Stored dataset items

◇ ◇ ◇ ◇ ◇ ◇ ◇

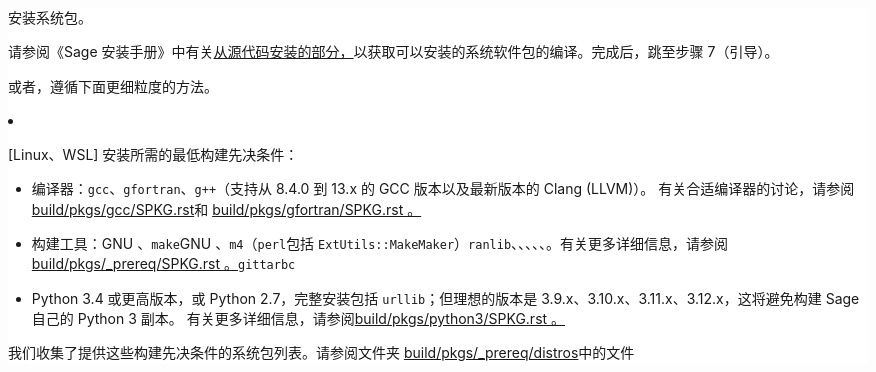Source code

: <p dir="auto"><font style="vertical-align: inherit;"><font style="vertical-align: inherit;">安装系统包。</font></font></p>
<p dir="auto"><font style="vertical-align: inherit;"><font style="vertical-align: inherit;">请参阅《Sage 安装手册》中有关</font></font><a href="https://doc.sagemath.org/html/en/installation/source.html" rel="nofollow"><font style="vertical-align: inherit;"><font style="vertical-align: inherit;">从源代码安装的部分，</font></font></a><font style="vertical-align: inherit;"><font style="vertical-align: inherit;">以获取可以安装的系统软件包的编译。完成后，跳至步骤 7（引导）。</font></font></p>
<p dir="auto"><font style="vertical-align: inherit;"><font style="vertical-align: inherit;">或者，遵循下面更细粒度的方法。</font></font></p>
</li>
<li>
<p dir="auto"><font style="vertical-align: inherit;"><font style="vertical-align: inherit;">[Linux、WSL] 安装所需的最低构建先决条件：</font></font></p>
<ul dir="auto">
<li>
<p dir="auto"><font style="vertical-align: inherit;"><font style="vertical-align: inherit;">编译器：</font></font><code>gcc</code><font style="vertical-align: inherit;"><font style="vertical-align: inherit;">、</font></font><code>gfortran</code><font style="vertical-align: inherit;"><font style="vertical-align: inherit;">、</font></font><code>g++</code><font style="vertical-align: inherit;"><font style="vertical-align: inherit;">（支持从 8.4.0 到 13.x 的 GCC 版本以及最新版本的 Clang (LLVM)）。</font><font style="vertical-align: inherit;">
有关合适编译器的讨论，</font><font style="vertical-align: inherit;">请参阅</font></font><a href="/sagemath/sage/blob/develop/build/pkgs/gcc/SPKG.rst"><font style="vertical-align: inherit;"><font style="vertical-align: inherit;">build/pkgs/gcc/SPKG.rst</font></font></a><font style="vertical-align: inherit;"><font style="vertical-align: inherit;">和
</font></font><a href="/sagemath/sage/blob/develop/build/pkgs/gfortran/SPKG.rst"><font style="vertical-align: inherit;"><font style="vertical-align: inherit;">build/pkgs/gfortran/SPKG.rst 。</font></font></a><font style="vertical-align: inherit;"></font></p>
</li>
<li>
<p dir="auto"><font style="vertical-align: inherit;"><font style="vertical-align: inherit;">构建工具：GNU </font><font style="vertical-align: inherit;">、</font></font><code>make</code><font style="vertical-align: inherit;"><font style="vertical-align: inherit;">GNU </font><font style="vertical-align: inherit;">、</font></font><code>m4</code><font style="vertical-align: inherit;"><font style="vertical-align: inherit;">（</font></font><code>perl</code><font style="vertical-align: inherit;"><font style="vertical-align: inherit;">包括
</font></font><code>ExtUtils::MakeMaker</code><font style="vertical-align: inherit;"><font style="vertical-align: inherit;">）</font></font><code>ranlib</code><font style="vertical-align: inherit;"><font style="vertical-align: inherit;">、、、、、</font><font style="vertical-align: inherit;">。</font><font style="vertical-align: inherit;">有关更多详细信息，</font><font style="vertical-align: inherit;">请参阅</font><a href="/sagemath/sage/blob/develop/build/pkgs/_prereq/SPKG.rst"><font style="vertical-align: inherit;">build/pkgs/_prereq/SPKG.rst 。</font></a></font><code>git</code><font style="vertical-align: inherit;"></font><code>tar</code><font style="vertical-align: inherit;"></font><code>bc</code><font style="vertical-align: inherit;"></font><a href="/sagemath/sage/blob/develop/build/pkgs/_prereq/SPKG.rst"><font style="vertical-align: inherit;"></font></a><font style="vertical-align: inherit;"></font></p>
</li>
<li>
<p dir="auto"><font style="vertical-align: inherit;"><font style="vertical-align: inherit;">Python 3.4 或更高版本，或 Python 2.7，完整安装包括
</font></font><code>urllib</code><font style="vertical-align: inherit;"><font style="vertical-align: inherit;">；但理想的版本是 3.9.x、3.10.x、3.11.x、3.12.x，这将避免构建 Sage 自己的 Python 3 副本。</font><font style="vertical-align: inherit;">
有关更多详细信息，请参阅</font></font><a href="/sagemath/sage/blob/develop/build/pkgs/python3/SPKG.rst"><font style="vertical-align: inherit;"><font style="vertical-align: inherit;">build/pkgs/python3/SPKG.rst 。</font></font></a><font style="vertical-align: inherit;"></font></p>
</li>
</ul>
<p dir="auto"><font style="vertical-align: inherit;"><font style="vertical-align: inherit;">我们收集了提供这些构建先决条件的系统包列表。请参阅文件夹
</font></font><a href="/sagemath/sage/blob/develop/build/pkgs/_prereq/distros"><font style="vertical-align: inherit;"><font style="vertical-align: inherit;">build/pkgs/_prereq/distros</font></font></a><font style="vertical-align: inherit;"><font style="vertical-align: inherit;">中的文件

◇ ◇ ◇ ◇ ◇ ◇ ◇

Activity ▸ Output every line of the records above unchanged, and keep the pictures out.

Solution ▸
Source code

: <p dir="auto"><font style="vertical-align: inherit;"><font style="vertical-align: inherit;">安装系统包。</font></font></p>
<p dir="auto"><font style="vertical-align: inherit;"><font style="vertical-align: inherit;">请参阅《Sage 安装手册》中有关</font></font><a href="https://doc.sagemath.org/html/en/installation/source.html" rel="nofollow"><font style="vertical-align: inherit;"><font style="vertical-align: inherit;">从源代码安装的部分，</font></font></a><font style="vertical-align: inherit;"><font style="vertical-align: inherit;">以获取可以安装的系统软件包的编译。完成后，跳至步骤 7（引导）。</font></font></p>
<p dir="auto"><font style="vertical-align: inherit;"><font style="vertical-align: inherit;">或者，遵循下面更细粒度的方法。</font></font></p>
</li>
<li>
<p dir="auto"><font style="vertical-align: inherit;"><font style="vertical-align: inherit;">[Linux、WSL] 安装所需的最低构建先决条件：</font></font></p>
<ul dir="auto">
<li>
<p dir="auto"><font style="vertical-align: inherit;"><font style="vertical-align: inherit;">编译器：</font></font><code>gcc</code><font style="vertical-align: inherit;"><font style="vertical-align: inherit;">、</font></font><code>gfortran</code><font style="vertical-align: inherit;"><font style="vertical-align: inherit;">、</font></font><code>g++</code><font style="vertical-align: inherit;"><font style="vertical-align: inherit;">（支持从 8.4.0 到 13.x 的 GCC 版本以及最新版本的 Clang (LLVM)）。</font><font style="vertical-align: inherit;">
有关合适编译器的讨论，</font><font style="vertical-align: inherit;">请参阅</font></font><a href="/sagemath/sage/blob/develop/build/pkgs/gcc/SPKG.rst"><font style="vertical-align: inherit;"><font style="vertical-align: inherit;">build/pkgs/gcc/SPKG.rst</font></font></a><font style="vertical-align: inherit;"><font style="vertical-align: inherit;">和
</font></font><a href="/sagemath/sage/blob/develop/build/pkgs/gfortran/SPKG.rst"><font style="vertical-align: inherit;"><font style="vertical-align: inherit;">build/pkgs/gfortran/SPKG.rst 。</font></font></a><font style="vertical-align: inherit;"></font></p>
</li>
<li>
<p dir="auto"><font style="vertical-align: inherit;"><font style="vertical-align: inherit;">构建工具：GNU </font><font style="vertical-align: inherit;">、</font></font><code>make</code><font style="vertical-align: inherit;"><font style="vertical-align: inherit;">GNU </font><font style="vertical-align: inherit;">、</font></font><code>m4</code><font style="vertical-align: inherit;"><font style="vertical-align: inherit;">（</font></font><code>perl</code><font style="vertical-align: inherit;"><font style="vertical-align: inherit;">包括
</font></font><code>ExtUtils::MakeMaker</code><font style="vertical-align: inherit;"><font style="vertical-align: inherit;">）</font></font><code>ranlib</code><font style="vertical-align: inherit;"><font style="vertical-align: inherit;">、、、、、</font><font style="vertical-align: inherit;">。</font><font style="vertical-align: inherit;">有关更多详细信息，</font><font style="vertical-align: inherit;">请参阅</font><a href="/sagemath/sage/blob/develop/build/pkgs/_prereq/SPKG.rst"><font style="vertical-align: inherit;">build/pkgs/_prereq/SPKG.rst 。</font></a></font><code>git</code><font style="vertical-align: inherit;"></font><code>tar</code><font style="vertical-align: inherit;"></font><code>bc</code><font style="vertical-align: inherit;"></font><a href="/sagemath/sage/blob/develop/build/pkgs/_prereq/SPKG.rst"><font style="vertical-align: inherit;"></font></a><font style="vertical-align: inherit;"></font></p>
</li>
<li>
<p dir="auto"><font style="vertical-align: inherit;"><font style="vertical-align: inherit;">Python 3.4 或更高版本，或 Python 2.7，完整安装包括
</font></font><code>urllib</code><font style="vertical-align: inherit;"><font style="vertical-align: inherit;">；但理想的版本是 3.9.x、3.10.x、3.11.x、3.12.x，这将避免构建 Sage 自己的 Python 3 副本。</font><font style="vertical-align: inherit;">
有关更多详细信息，请参阅</font></font><a href="/sagemath/sage/blob/develop/build/pkgs/python3/SPKG.rst"><font style="vertical-align: inherit;"><font style="vertical-align: inherit;">build/pkgs/python3/SPKG.rst 。</font></font></a><font style="vertical-align: inherit;"></font></p>
</li>
</ul>
<p dir="auto"><font style="vertical-align: inherit;"><font style="vertical-align: inherit;">我们收集了提供这些构建先决条件的系统包列表。请参阅文件夹
</font></font><a href="/sagemath/sage/blob/develop/build/pkgs/_prereq/distros"><font style="vertical-align: inherit;"><font style="vertical-align: inherit;">build/pkgs/_prereq/distros</font></font></a><font style="vertical-align: inherit;"><font style="vertical-align: inherit;">中的文件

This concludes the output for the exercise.